**Supplied information:**
++++
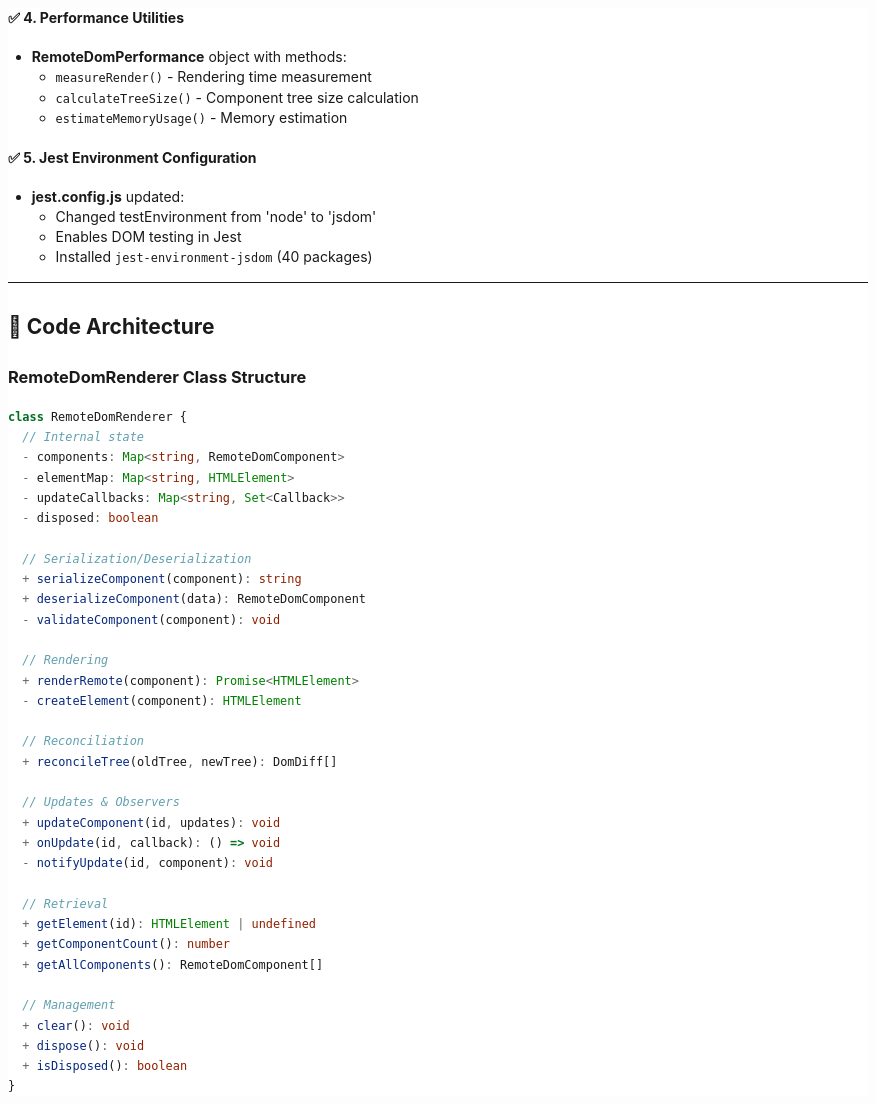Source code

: #### ✅ 4. Performance Utilities
- **RemoteDomPerformance** object with methods:
  - `measureRender()` - Rendering time measurement
  - `calculateTreeSize()` - Component tree size calculation
  - `estimateMemoryUsage()` - Memory estimation

#### ✅ 5. Jest Environment Configuration
- **jest.config.js** updated:
  - Changed testEnvironment from 'node' to 'jsdom'
  - Enables DOM testing in Jest
  - Installed `jest-environment-jsdom` (40 packages)

---

## 📝 Code Architecture

### RemoteDomRenderer Class Structure

```typescript
class RemoteDomRenderer {
  // Internal state
  - components: Map<string, RemoteDomComponent>
  - elementMap: Map<string, HTMLElement>
  - updateCallbacks: Map<string, Set<Callback>>
  - disposed: boolean

  // Serialization/Deserialization
  + serializeComponent(component): string
  + deserializeComponent(data): RemoteDomComponent
  - validateComponent(component): void

  // Rendering
  + renderRemote(component): Promise<HTMLElement>
  - createElement(component): HTMLElement

  // Reconciliation
  + reconcileTree(oldTree, newTree): DomDiff[]

  // Updates & Observers
  + updateComponent(id, updates): void
  + onUpdate(id, callback): () => void
  - notifyUpdate(id, component): void

  // Retrieval
  + getElement(id): HTMLElement | undefined
  + getComponentCount(): number
  + getAllComponents(): RemoteDomComponent[]

  // Management
  + clear(): void
  + dispose(): void
  + isDisposed(): boolean
}
```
++++
Each line above that has the word "RemoteDomRenderer" should be copied.

**Task result:**
### RemoteDomRenderer Class Structure
class RemoteDomRenderer {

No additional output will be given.